Signes extérieurs de richesses
Voilà dix ans que le Théâtre du Petit Matin souffle de la poésie contemporaine aux oreilles des badauds et des autres, les lundis de juin, quand le soleil décline sur la grande bleue. Les Mots à l’Air, événement au charme incontesté, se déroule au bord de l’eau, à l’heure de l’apéro, pour entendre comédiens et poètes partager le plaisir des mots.
Tout a commencé rue Ferrari, dans un petit lieu qu’on ne présente plus, du moins quand on s’intéresse à la littérature contemporaine : le Théâtre du Petit Matin (TPM pour les intimes). Défendant depuis vingt-cinq ans, sous la direction de Nicole Yanni, des artistes qui ont le courage (et le talent) de mettre en formes les visages du monde et ses reflets de façon personnelle, il propose des rendez-vous intelligents. Des soirées littéraires novatrices et conviviales, en roue libre, sans aucune frontière. C’est donc tout naturellement qu’à partir du mois de juin, des textes parmi les plus poétiques trouvent leur place sur les récifs rocailleux de Marseille, à l’Anse de la Fausse Monnaie et sur la Plage des Légionnaires, des lieux propices à l’introspection, postés au bout du monde des hommes.
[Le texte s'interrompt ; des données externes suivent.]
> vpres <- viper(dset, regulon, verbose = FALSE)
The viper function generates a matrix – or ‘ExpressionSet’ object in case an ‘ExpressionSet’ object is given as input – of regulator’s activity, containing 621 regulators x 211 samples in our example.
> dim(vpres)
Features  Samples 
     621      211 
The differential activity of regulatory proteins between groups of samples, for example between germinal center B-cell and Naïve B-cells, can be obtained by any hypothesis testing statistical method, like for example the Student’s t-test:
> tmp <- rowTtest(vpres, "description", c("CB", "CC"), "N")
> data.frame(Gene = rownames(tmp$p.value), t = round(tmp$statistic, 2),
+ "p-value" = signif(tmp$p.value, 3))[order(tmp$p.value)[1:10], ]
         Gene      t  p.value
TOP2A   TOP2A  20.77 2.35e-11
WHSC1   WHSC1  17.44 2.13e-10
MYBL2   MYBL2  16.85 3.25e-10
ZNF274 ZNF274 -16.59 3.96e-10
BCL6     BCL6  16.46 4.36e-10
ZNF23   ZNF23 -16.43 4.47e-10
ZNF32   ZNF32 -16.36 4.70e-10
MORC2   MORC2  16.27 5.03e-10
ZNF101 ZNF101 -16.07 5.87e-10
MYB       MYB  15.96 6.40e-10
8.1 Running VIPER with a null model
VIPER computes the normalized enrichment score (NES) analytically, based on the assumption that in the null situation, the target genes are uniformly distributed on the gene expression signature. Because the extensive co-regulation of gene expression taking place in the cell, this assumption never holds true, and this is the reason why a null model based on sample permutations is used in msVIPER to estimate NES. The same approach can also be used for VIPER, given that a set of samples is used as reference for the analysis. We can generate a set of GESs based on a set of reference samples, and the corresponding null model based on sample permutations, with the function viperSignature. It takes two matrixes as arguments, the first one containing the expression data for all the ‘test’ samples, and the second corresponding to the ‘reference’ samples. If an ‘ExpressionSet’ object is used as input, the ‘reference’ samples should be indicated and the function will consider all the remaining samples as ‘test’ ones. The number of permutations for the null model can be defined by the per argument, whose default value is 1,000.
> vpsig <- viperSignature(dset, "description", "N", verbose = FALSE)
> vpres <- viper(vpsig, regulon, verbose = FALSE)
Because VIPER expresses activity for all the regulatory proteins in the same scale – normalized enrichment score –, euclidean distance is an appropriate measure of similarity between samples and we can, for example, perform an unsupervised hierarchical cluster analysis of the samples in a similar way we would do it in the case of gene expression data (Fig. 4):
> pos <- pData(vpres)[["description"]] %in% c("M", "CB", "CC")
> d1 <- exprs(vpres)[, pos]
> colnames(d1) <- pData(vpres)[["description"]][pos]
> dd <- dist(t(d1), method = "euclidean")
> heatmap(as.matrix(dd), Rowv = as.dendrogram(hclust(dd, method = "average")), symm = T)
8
Cette année, trois poètes mettront des voiles à leurs mots. Philippe Jacottet partagera sa quête d’équilibre et de justesse : « La vérité semblait pourtant si simple, je n’en garde plus que la coque, vide, même pas : des masques, une singerie… », laisse-t-il entendre. Trois comédiens se chargeront également de restituer l’exigence de la mesure, avec « leurs corps en apesanteur tendus sur la roche. » La performance sera également au rendez-vous avec le Lyonnais Patrick Dubost, musicien de formation, qui se servira de la langue comme matière à rythmes, lui confiant ainsi un sens second des plus salvateurs. Enfin, en complicité avec le Théâtre des Bernardines, les textes de Florence Pazzottu, poète et vidéaste résidant à Marseille, seront lâchés en pâture aux profondeurs phocéennes. Comme le précise Nicole Yanni, il s’agira pour les acteurs/lecteurs de « mettre les corps à l’épreuve, faire sentir les éléments de la nature, se laisser inspirer par le vent, l’air, l’eau, le bruit des vagues, montrer au public que le rythme n’est pas loin, il est là, sur le rocher avec les gabians chantants. » Reste plus qu’à apporter des mignardises, une quiche, une bouteille de rosé, et se laisser bercer par l’abstraction du langage. A l’instant présent de faire le reste.